Dobie Gillis Williams was picked up in a police roundup after a woman was stabbed to death in her bathroom in rural Louisiana in 1987. With an IQ of 65, and a lawyer who was subsequently disbarred for incompetence, Williams was tried for murder, convicted and sentenced to death. He twice came within hours of execution, only to have the process stayed, first by the U.S. Supreme Court and a second time by the governor.
A federal judge finally overturned Williams’ sentence, citing two errors: Williams had confessed only after a police officer promised Williams he wouldn’t get the death penalty, and his attorney never offered any evidence of mitigating circumstances during the sentencing phase of his trial — evidence that should have included Williams’ mental deficit and a childhood of abuse and neglect.
But Williams was executed anyway in 1999, when the notoriously pro-death-penalty 5th Circuit Court of Appeals (which serves Louisiana, Mississippi and Texas) overturned the district court judge’s decision, ruling that the revelation of errors came too late under the 1996 Effective Death Penalty Act (EDPA). Williams’ appellate attorney, Nick Trentacosta of the Louisiana Center for Equal Justice, maintains that his client’s execution was in error. The fact that mitigating evidence hadn’t been presented to the jury wasn’t in dispute — just the timing of when that issue had first been raised on appeal.
Williams, whose case might seem unique in its disastrous outcome, was hardly unusual. Nobody has yet come up with an irrefutable example of an innocent person having been executed since states began reinstating the death penalty in 1976, but even death penalty advocates concede that sentencing errors in death penalty cases have led to the execution of many criminals who, by law, should not have received the ultimate sanction.
“There are definitely plenty of sentencing errors where those who die haven’t deserved to die,” says Robert Blecker, a self-described “staunch advocate” of the death penalty who teaches criminal law at New York Law School. Blecker, who believes that errors work both ways — with people who should, in his view, be executed getting off — adds that the main cause of wrongful executions is inadequate counsel and the failure to present mitigating evidence to the jury.
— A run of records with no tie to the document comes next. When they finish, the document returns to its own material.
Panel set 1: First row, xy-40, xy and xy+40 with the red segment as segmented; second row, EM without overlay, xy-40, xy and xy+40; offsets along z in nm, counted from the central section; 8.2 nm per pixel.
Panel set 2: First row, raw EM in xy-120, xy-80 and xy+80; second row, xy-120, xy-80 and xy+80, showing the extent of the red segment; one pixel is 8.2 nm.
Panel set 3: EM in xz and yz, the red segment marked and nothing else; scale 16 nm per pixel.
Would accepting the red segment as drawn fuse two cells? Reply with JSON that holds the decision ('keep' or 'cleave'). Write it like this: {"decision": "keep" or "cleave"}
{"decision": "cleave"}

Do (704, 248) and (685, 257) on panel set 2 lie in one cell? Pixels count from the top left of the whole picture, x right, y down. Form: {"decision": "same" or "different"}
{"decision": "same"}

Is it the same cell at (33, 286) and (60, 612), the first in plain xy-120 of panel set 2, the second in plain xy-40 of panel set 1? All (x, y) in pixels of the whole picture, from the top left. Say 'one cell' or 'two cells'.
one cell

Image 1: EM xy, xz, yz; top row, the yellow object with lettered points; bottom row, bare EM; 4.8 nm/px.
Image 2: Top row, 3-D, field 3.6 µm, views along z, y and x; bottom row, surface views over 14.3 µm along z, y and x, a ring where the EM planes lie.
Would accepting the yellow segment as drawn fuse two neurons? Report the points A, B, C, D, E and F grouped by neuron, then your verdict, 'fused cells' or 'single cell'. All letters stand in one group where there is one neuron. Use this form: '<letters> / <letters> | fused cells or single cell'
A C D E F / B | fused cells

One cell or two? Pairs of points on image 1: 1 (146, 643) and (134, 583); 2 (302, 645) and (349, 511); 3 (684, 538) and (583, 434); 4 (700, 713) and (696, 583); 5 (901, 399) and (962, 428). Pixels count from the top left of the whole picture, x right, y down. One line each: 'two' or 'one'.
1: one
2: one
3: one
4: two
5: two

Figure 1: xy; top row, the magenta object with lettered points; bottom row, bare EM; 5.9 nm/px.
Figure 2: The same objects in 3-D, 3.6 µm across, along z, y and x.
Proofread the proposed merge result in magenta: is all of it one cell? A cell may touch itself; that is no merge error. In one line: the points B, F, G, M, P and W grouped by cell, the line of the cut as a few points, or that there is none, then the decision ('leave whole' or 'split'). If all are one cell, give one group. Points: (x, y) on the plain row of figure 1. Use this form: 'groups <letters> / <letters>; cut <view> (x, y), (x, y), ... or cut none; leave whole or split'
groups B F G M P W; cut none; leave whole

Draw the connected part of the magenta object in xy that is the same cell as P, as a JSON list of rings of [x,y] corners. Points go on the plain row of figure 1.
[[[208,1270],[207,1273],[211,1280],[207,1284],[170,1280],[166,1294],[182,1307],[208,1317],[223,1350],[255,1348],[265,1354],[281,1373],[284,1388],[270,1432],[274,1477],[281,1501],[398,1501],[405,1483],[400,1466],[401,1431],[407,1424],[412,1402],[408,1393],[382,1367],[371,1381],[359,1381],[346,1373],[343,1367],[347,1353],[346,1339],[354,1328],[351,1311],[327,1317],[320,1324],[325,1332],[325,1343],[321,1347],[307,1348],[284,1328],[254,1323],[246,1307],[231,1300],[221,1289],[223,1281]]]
And, he says, such sentencing errors “tend to happen most often in cases where those who die don’t really deserve to die.” In the most heinous murders, he claims, sentencing errors are rare.
Appellate courts have found sentencing errors in more than 40 percent of all capital cases since 1973 — when the Supreme Court ruled the existing death penalty statutes unconstitutional — but there are no figures to indicate how many inmates were executed or remain on death row due to sentencing errors. Steven Hawkins, a staff attorney with the National Coalition to Abolish the Death Penalty, estimates that “at least 40 to 80″ of the 800 people executed since 1977 “were probably victims of obvious error, such as failure to have mitigating circumstances raised at trial.” An equal number, he adds, were “simply victims of the U.S. Supreme Court’s failure to make various death penalty rulings retroactive” for all condemned inmates.
That last condition — essentially, the stubborn upholding of fatal errors by the courts — is remarkable, given the stakes. The decision to apply rulings exclusively to future cases, largely to avoid disrupting legal precedents, is typical of the U.S. Supreme Court. Most often, it is barely noted. But in death penalty cases the procedure has enormous impact. When a sentencing error has been exposed, often as an unconstitutional element of existing law, but not applied retroactively, it means that those on death row as a result of the same unconstitutional law will not be spared — unless their case was specifically part of the appeal that brought the ruling.
Just last year, for instance, the Supreme Court ruled it was unconstitutional for death penalties to be determined by trial judges. Rather, the court held, that decision belongs to juries alone. Yet a number of condemned men — in states such as Alabama, Arizona, Colorado, Delaware, Florida, Idaho, Indiana, Montana and Nebraska — have subsequently been executed after being sentenced to death by judges — sometimes, as in the case of Alabama, Delaware, Florida and Indiana, by judges who actually overruled juries that had recommended a lesser sentence. More prisoners, with older cases, are still being sent to their unconstitutional death. In fact, this is true for many, if not most, of the Supreme Court’s more far-reaching death penalty decisions.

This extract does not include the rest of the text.